Tuesday, November 12th, 2019 Posted by Jim Thacker

Tech focus: Modo’s new mPath render engine


Foundry has unveiled mPath, a new path tracing renderer described as a “ground-up redesign” of the default Modo renderer, capable of making use of either the CPU or Nvidia GPUs for ray tracing.

The first iteration of the renderer, which promises increased render speed, more flexible output and more advanced material properties, shipped in Modo 13.2, released late last week.

You can read more about the new features in Modo 13.2 itself in a separate story, but we thought that mPath was a big enough feature to warrant a closer look.

A GPU-capable replacement for Modo’s legacy CPU renderer
Although it’s still a work in progress, mPath is ultimately intended as a full replacement for Modo’s ageing default renderer, which was added to the software in 2006.

Whereas the default renderer is purely CPU based, mPath features a modular architecture, making it possible to build in support for a wider range of hardware.

In a livestream hosted by Modo news and training site Pixel Fondue – the recording of which is embedded above – Foundry head of rendering Allen Hastings noted that mPath is not a pure GPU renderer.

“It’s able to leverage the GPU in specific areas, like ray casting,” he commented. “But the way it has been architected allows it to be extended further.”

Support for older Nvidia GPUs, including Maxwell cards
Unlike traditional path tracers, mPath uses a non-recursive approach, in which the process of tracing camera paths is decoupled from that of shading the surfaces in the scene struck by those camera rays.

Hastings said that the approach would enable Foundry to support different hardware backends more easily, and to support separate hardware backends for ray tracing and shading.

In the initial implementation, there are two ray tracing engines: Foundry SSE, which is CPU-based, and a GPU-based alternative, using Nvidia’s OptiX framework.

Although Foundry’s press release describes mPath as providing “accelerated ray tracing via Nvidia’s RTX technology”, the implementation doesn’t actually require a current-gen RTX GPU.

In the Pixel Fondue stream, Hastings confirmed that while the renderer has “significant gains on RTX hardware”, GPU ray tracing is also supported on older Nvidia graphics cards.

That includes cards with the Maxwell architecture, rolled out in the GeForce GTX 800 series in 2014 and the Quadro M series in 2015.

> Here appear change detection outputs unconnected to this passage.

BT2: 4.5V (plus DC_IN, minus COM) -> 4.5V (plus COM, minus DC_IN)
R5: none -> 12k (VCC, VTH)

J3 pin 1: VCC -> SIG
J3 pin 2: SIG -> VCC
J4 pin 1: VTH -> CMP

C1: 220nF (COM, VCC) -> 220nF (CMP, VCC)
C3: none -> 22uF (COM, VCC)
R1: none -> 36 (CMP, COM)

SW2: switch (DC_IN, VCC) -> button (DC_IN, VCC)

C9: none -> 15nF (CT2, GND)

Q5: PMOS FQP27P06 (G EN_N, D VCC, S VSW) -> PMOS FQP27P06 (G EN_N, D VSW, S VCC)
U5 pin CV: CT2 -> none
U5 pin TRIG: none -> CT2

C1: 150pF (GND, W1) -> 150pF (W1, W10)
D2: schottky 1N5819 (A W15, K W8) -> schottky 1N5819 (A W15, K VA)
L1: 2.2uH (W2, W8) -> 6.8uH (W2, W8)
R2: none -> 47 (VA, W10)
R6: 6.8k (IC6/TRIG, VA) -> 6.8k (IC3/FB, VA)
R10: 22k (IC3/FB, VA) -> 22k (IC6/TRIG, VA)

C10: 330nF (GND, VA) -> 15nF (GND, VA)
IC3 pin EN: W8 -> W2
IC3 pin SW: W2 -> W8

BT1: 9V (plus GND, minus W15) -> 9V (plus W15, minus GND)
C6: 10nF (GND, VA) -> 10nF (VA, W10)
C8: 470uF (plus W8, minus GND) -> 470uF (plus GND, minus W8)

So how much faster is mPath than the default Modo renderer?
The obvious advantage of mPath over its predecessor is speed: one interior test scene shown by Foundry in the Pixel Fondue livestream rendered in 100 minutes in mPath versus 360 minutes in the default renderer.

In other test scenes, the time saving was smaller: Hastings commented that the improvement is most significant in “complex scenes with lots of geometry, or … a lot of [bounced] light”.

Depth of field calculations also benefit – they take “about 50% longer” with the old default renderer – and distribution of noise is more even, which should benefit denoising workflows.

Other benefits: ease of use, flexibility of output, and more advanced material handling
Another benefit is ease of use: mPath features a much smaller set of control parameters than its predecessor, shown in the workflow video above.

As well as settings for the number of light bounces used to render the scene, there are essentially two key parameters: Noise Threshold and Maximum Quality.

The two determine where mPath focuses computational effort while rendering: in later iterations, only those parts of the image in which noise remains continue to be refined.

mPath also supports light path expressions, making it possible to split out the contributions of individual light sources to a render more flexibly.

Instead of needing to being rendered separately, light passes can now be generated in a single render: according to Foundry product designer Greg Brown, with “virtually no [computational] overhead”.

Foundry also says that the new engine handles refraction better that its predecessor with many beta testers “surprised at how much better glass looks” in renders.

Other functionality that may be added to mPath in future includes the ability to stream texture data to improve performance when rendering on the GPU, support for Open Shadling Language – mPath is “inspired by OSL syntax”, according to Hastings – and more physically based subsurface scattering.

Current limitations
However, in its initial implementation, mPath is rather more limited: the renderer currently only supports Modo’s default physical material, not the Traditional or Energy Conserving material models.

It supports all of Modo’s procedural materials and gradients, but not the Skin or Hair material, or the Principled Shader, and can not currently render volumetrics.

The initial implementation is bucket-based, which Foundry describes as having advantages for animation workflows, although fully progressive rendering with the option to stop a render at any point is planned.

Pricing and availability
Modo 13.2 is available for 64-bit Windows 10, RHEL and CentOS 7+ Linux, and macOS 10.12+. New perpetual licences of the software cost $1,799, while rental starts at $599/year.